Physician evaluations typically begin with a general physical examination and a detailed individual and family medical history. Physicians then evaluate whether the patient is actually comatose or is still showing variable (if somewhat suppressed) signs of physical or mental activity. The Glasgow Coma Scale (GCS) is then used to assess how deep the coma patient’s unconsciousness may be, along with a score indicating their response rate. Perhaps unsurprisingly, the Glasgow Coma Scale is a more detailed physical examination specifically geared to measure the responsiveness of the central nervous system. A physician measures three primary response areas: 1) eye response (such as whether a coma patient’s eyes open in response to vocal cues or simply at random), 2) verbal response (such as whether a patient is able to produce sounds in response to cues) 3) motor response (where a coma patient is evaluated for their response to pain).

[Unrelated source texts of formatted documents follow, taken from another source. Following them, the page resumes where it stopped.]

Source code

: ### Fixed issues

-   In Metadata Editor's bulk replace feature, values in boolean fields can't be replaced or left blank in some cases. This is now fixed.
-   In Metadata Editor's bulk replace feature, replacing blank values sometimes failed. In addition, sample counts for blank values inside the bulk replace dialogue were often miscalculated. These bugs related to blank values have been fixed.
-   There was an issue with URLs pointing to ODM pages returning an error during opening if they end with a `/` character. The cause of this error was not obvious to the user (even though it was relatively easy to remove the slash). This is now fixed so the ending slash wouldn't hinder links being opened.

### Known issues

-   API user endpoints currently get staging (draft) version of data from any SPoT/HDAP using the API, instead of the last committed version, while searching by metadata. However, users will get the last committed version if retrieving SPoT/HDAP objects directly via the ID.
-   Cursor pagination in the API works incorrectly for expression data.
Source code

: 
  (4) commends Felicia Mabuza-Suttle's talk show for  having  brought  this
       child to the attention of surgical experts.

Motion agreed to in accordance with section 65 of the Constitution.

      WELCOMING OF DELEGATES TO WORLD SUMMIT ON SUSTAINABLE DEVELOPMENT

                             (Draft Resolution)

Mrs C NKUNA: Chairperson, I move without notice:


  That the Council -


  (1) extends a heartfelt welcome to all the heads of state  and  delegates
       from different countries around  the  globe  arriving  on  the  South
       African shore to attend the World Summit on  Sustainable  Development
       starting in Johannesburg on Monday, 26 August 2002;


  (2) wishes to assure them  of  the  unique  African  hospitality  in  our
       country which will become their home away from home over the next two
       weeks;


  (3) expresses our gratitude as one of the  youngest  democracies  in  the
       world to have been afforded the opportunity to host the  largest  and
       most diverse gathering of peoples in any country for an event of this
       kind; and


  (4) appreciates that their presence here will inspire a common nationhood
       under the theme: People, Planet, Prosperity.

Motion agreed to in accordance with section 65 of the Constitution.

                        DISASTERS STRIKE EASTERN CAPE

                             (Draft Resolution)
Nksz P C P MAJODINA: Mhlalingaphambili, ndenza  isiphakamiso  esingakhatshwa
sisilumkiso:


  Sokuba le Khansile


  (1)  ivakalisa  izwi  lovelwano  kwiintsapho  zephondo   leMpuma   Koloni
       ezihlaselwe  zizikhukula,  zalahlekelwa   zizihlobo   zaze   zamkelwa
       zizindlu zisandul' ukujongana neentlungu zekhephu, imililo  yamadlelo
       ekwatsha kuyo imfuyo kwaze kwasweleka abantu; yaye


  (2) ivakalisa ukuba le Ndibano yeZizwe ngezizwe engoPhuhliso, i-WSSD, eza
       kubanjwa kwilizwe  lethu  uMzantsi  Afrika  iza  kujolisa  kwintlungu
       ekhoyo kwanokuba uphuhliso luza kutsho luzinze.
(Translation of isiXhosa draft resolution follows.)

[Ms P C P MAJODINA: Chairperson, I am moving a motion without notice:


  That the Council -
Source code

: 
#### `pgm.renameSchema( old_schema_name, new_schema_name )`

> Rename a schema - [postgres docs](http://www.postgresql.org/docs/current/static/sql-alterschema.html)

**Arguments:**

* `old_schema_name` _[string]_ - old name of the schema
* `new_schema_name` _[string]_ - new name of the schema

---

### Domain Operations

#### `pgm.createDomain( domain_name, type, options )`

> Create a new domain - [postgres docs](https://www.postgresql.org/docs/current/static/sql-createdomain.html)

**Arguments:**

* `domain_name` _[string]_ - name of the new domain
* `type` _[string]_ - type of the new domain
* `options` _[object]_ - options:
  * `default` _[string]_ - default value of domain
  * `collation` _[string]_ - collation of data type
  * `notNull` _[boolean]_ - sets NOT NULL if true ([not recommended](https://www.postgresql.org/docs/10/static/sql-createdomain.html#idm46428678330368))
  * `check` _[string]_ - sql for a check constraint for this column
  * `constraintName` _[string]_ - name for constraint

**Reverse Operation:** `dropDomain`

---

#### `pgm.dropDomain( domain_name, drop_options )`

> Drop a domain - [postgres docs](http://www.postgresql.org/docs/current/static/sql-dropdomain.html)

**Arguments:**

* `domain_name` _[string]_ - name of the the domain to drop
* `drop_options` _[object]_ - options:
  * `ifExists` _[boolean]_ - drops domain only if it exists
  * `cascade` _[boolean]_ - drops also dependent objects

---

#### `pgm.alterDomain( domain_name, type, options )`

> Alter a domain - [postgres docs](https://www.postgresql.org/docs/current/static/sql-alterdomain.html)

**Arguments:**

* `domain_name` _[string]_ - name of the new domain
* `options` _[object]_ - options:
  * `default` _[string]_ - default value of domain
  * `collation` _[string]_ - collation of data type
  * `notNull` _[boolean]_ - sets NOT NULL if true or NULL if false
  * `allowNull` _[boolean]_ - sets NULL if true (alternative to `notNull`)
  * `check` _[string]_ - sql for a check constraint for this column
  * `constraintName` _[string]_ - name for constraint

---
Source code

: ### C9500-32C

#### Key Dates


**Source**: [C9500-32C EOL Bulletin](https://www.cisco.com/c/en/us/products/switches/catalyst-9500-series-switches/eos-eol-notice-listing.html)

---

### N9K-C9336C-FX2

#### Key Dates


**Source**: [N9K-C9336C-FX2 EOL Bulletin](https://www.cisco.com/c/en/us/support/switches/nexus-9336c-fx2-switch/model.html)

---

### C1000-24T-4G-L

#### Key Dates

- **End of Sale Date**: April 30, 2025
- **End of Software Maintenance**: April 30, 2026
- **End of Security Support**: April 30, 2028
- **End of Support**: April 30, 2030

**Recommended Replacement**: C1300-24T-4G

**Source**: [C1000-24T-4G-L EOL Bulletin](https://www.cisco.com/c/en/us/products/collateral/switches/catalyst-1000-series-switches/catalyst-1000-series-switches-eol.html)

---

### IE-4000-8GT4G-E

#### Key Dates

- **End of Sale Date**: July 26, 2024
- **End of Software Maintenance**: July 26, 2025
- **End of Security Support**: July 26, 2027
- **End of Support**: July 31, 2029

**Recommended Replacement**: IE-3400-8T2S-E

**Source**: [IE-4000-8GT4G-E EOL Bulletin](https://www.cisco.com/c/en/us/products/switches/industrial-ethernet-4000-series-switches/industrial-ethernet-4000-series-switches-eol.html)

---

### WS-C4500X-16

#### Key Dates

After patient stabilization and Glasgow Coma Scale assessment, physicians begin to plan a course of treatment. Naturally, this depends on the severity of the coma itself: coma patients who are in extremely deep unconsciousness may require extra measures for their own safety, given that they have less control over the muscles in their face and airway. This means that asphyxiation is a definite risk, so deep unconsciousness is often monitored closely with additional safeguards (such as plastic tubes) to reduce the incidence of airway blockage.
Recovery rates vary widely and are not easily predicted due to the highly variable original cause for the coma. Even when patients emerge from the coma they may be in a vegetative state, depending on the specifics of the injury or illness they originally sustained. For patients who regain full consciousness, their motor skills, speech, and memory may be impaired and require a course of treatment that incorporates physical therapy, grief counseling, and speech therapy. Physicians will often need to monitor the former coma patient’s progress closely (particularly during physical therapy sessions) to asses neurological progress.